───── DOCUMENT PASSAGE

Re: [Computer-go] Thoughts about bugs and scalability

Andy Mon, 20 Jun 2011 13:34:48 -0700

It's more than 100 vanilla Elo points per rank.

The KGS rating algorithm sets 1 rank as:
~139 for 30k-5k  (70% win rate expected in even games between 5k and 6k)
~226 for 2d+      (79% win rate expected in even games between 2d and 3d)
(Sliding scale between 5k and 2d.)


EGF uses a similar system to slide the winning percentages
80% win rate expected between 6d and 7d
64% win rate expected between 29k and 30k


On Mon, Jun 20, 2011 at 3:20 PM, Don Dailey <[email protected]> wrote:

> Richard,
>
> You said the performance asymptote is far from perfect play,  but your
> projection in the paper is an  ELO of  4154 ABOVE the level of Fuego playing
> at 1 minute per game.
>
> It has been estimated that 100 ELO is about 1 Dan at the low kyu high dan
> levels and even less at higher levels.    This implies by your own
> calculation that there are at LEAST 41 ranks between the 1 minute Feugo
> player and asymptote that you estimated.
>
> That "back of the envelope" calculation is crude I admit but it seems to
> indicate that an ELO rating of 4154 compared to Fuego at 1 minute is FAR
> above the best player.
>
> So what is the basis of your statement that the asymptote is "far from
> perfect play?"
>
> I must have missed this in the paper as I read it quickly,  but I did not
> see any claims in the paper about this,  which I considered a good things
> since we don't know where perfect play is.
>
> Don
>
>
>
> The implication of that and your own calculation is that there are 41 ranks
> between the 1 minute Fuego and the asymptote.
>
> On Mon, Jun 20, 2011 at 4:03 PM, Richard B Segal <[email protected]>wrote:
>
>>  Hi All,
>>
>> As my scalability paper has come up several times in the last few weeks I
>> thought it would be useful to give a brief overview of the results relevant
>> to the current conversation and provide additional insights.

──────────
───── INFORMATION SHOWN

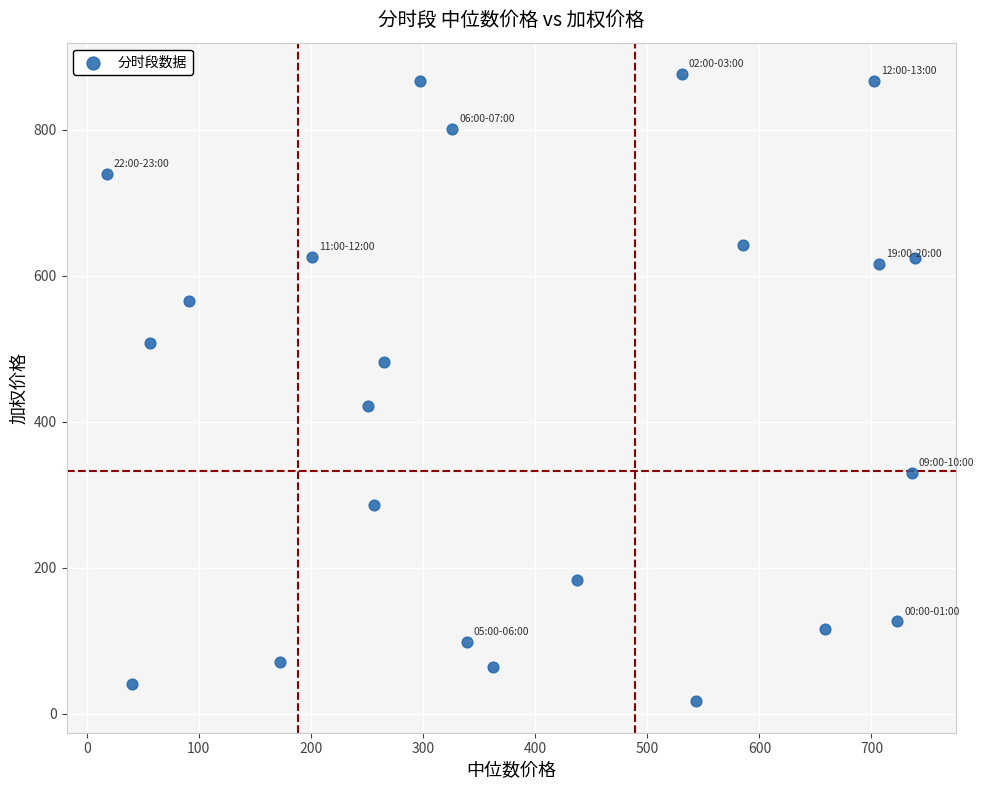

What is the range of X values (max minus min)?

720.8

──────────

> _EXERCISE DIRECTIONS_
Repeat word for word everything in the computer-go thread above, from "Re: [Computer-go] Thoughts" down to "between 2d and 3d)".

> _WRITTEN SOLUTION_
Re: [Computer-go] Thoughts about bugs and scalability

Andy Mon, 20 Jun 2011 13:34:48 -0700

It's more than 100 vanilla Elo points per rank.

The KGS rating algorithm sets 1 rank as:
~139 for 30k-5k  (70% win rate expected in even games between 5k and 6k)
~226 for 2d+      (79% win rate expected in even games between 2d and 3d)